An oophorectomy is a surgical procedure used to remove one or both of the ovaries as a treatment for pelvic diseases such as ovarian cancer or severe endometriosis. This procedure is often performed with a hysterectomy, which removes the uterus; or with a salpingectomy, which removes the fallopian tubes. An oophorectomy can also be performed as a preventive procedure, as a prophylactic oophorectomy.
Women typically undergo this procedure as treatment for:
Ovarian cysts or tumors
Ovarian torsion (twisting of an ovary)
Reducing the risk of ovarian and breast cancer
Some women have abnormal genes, known as BRCA1 and BRCA2 that give them an increased risk for developing ovarian cancer before the age of 70, many developing the disease around age 45.
This procedure may be performed through a traditional open incision or through laparoscopy with multiple small incisions, depending on each patient’s individual condition.

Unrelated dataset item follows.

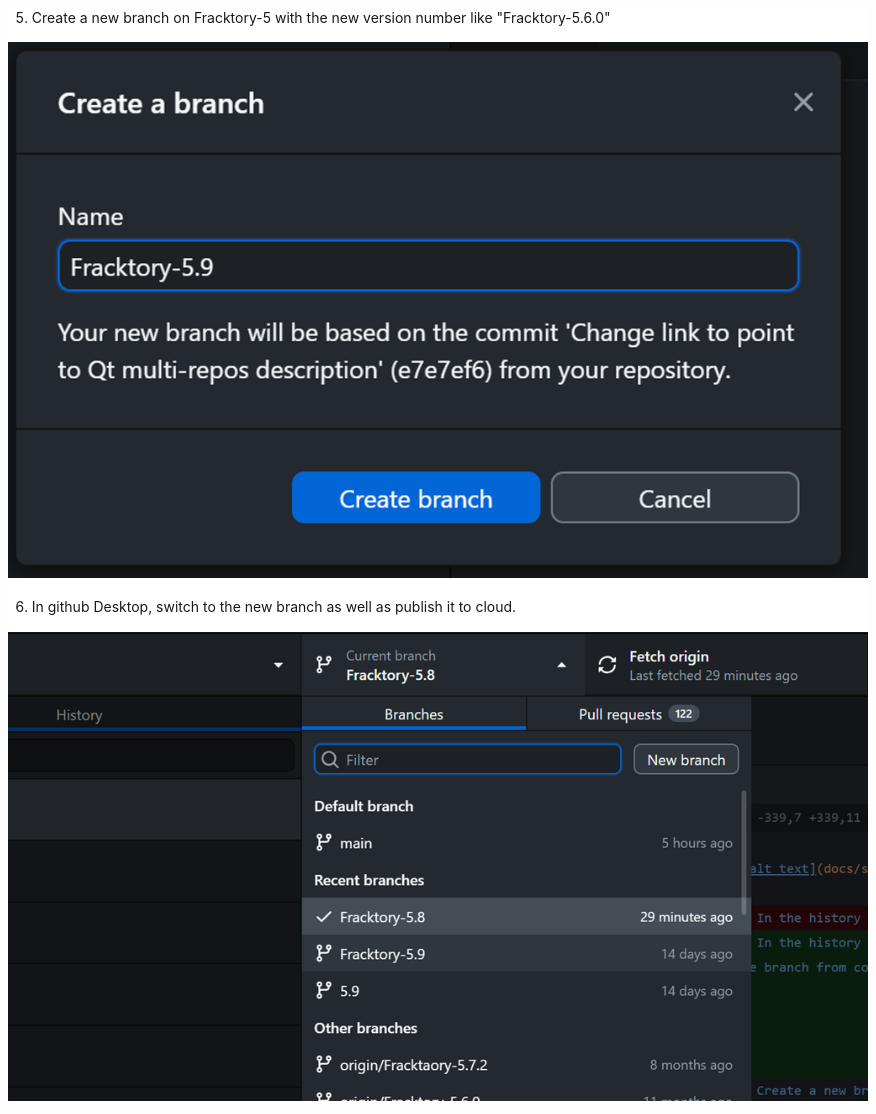 5. Create a new branch on Fracktory-5 with the new version number like "Fracktory-5.6.0"

![alt text](create_branch.png)

6. In github Desktop, switch to the new branch as well as publish it to cloud.

![alt text](switch_branch.png)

Most patients can return to fully activities within six weeks, sooner after laparoscopic surgery.
Some women who are at a higher risk for developing ovarian cancer or other pelvic disease may actually benefit from not undergoing an oophorectomy, so that they can avoid hormone problems, avoid an increased risk of fractures and osteoporosis and often enjoy a longer survival rate. Oophorectomy also increases a patient’s risk of heart disease and does not completely eliminate the risk of ovarian or breast cancer.